South Korea on Tuesday was hit by heavy rain and strong winds but avoided the extensive destruction that many had feared as Typhoon Hinnamnor, one of the strongest storms ever to reach its shores, made its way out to sea faster than forecasters had expected.
By Tuesday afternoon, only one death had been reported, in the southern city of Pohang, where the worst flooding occurred. Another person had been reported missing. Otherwise, the damage nationwide appeared to be limited. There was isolated flooding, trees were downed and street lamps broken, and about 66,000 homes lost power.
Cheong Tae Sung, an expert in flooding at the National Disaster Management Research Institute, a government agency, said the deadly floods that struck South Korea last month had made both the public and the authorities more attuned to the dangers of a major storm.
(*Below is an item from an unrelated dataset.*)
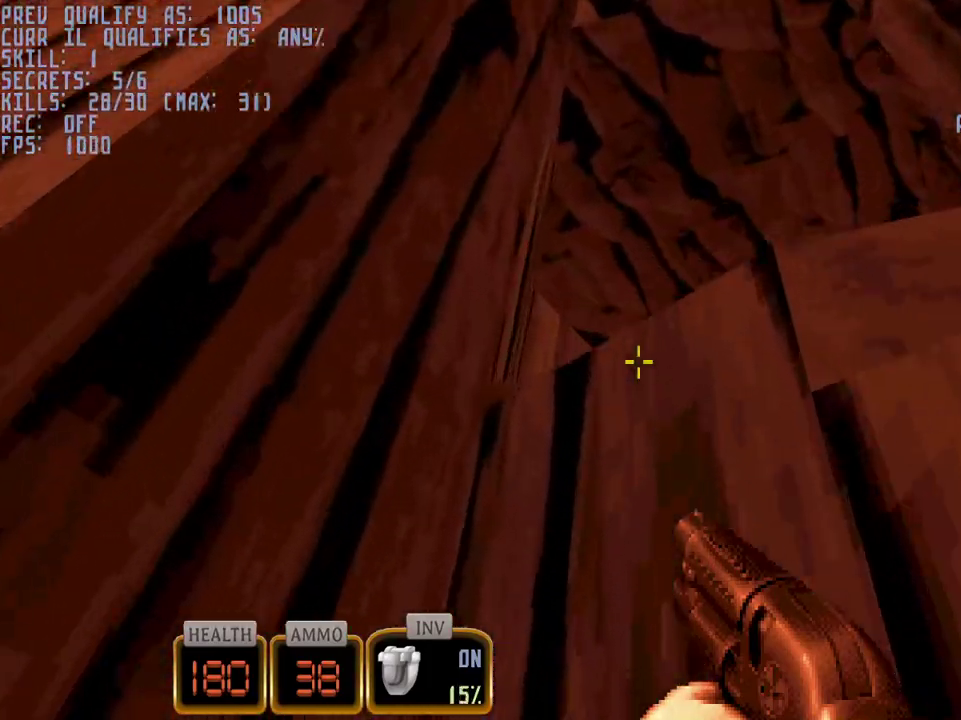
{"keys": ["space", "w"], "mouse": [], "events": []}
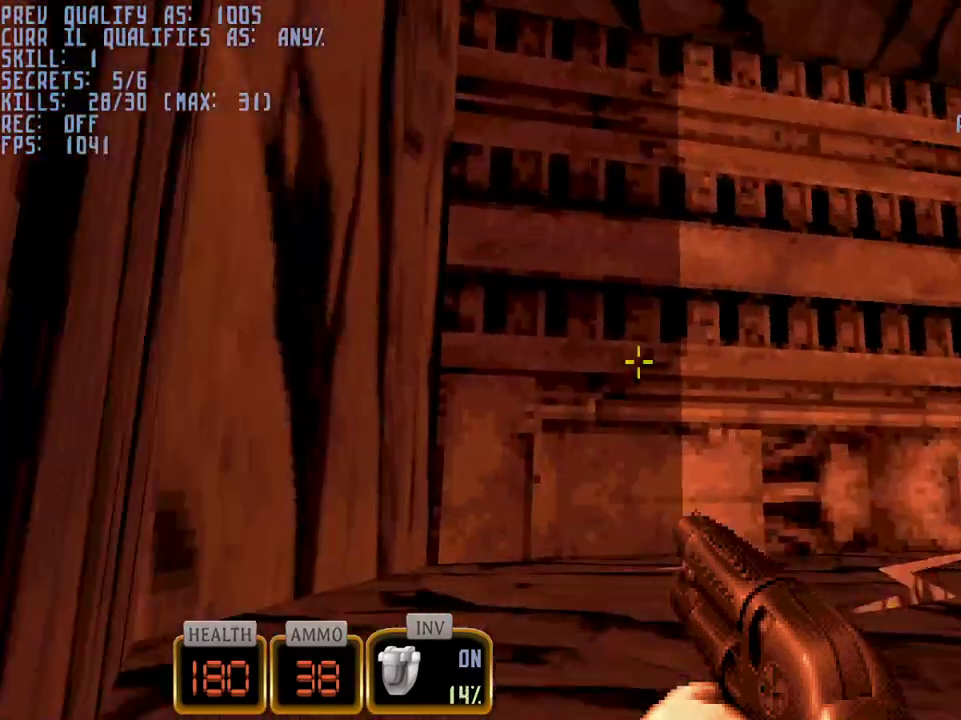
{"keys": ["w"], "mouse": [], "events": [[217, "a", "down"], [267, "space", "up"], [350, "c", "down"], [400, "a", "up"], [500, "c", "up"]]}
“Compared to the past, we did a lot more preparation before this typhoon, suspending schools, delaying the work day, closing roads — and simply getting the word out,” he said.
But the storm itself, while powerful, did not leave as much damage as had been feared. When its eye reached the southern coast at 4:50 a.m., Hinnamnor was packing maximum sustained winds of 89 miles per hour — making it the eighth-strongest typhoon in South Korea’s history, by that measure, but not the most powerful ever to reach it.
And it crossed the country’s southeast corner faster than expected, slipping back out to sea by 7:10 a.m., inflicting its severe wind and rain on the country for a shorter period of time than forecasters had feared it might.
By late afternoon, Hinnamnor was about 270 miles off South Korea’s east coast and continuing northeast. It was expected to pass about 240 miles northwest of Sapporo, Japan, at about 9 p.m. on Tuesday, the Korean meteorological service said.
The record-breaking deluge that struck South Korea a month ago killed 15 people across the country, including a family of three who drowned in their semi-underground apartment. President Yoon Suk-yeol, who was criticized for his response, promised measures to prevent a recurrence. As Hinnamnor neared, the government put a stronger emphasis on the need to evacuate. It sent out 412 typhoon-related mobile safety alerts, including evacuation orders, in different regions over a five-day period.
More than 14,000 people left their homes under government orders to evacuate high-risk areas, the authorities said. After the typhoon made landfall, about 3,500 additional people evacuated, according to the Ministry of the Interior and Safety. Over the weekend, the government issued its most urgent typhoon warning, the highest-level alert it had sent in five years.
Forecasters had warned that Hinnamnor’s force might be comparable to that of two devastating typhoons from two decades ago, Rusa and Maemi. In 2002, Typhoon Rusa swept across South Korea, leaving dozens dead and destroying more than a million homes. The following year, Typhoon Maemi killed more than 100 people and caused $1.6 billion in damage.
The terms typhoon and hurricane refer to tropical cyclones and are applied to storms depending on where they originate. Typhoons develop in the northwestern Pacific and usually affect Asia. Hurricanes form in the North Atlantic, the northeastern Pacific, the Caribbean Sea or the Gulf of Mexico.
In the Atlantic, major hurricanes are defined as tropical cyclones with maximum sustained winds of 111 m.p.h. or higher, and defined as either Category 3, 4 and 5 storms. But in the Asia Pacific region, there are variations in how countries grade typhoons.
The links between tropical storms and climate change are becoming more apparent. Researchers have found that warming has increased the frequency of major storms because a warmer ocean provides more of the energy that fuels them.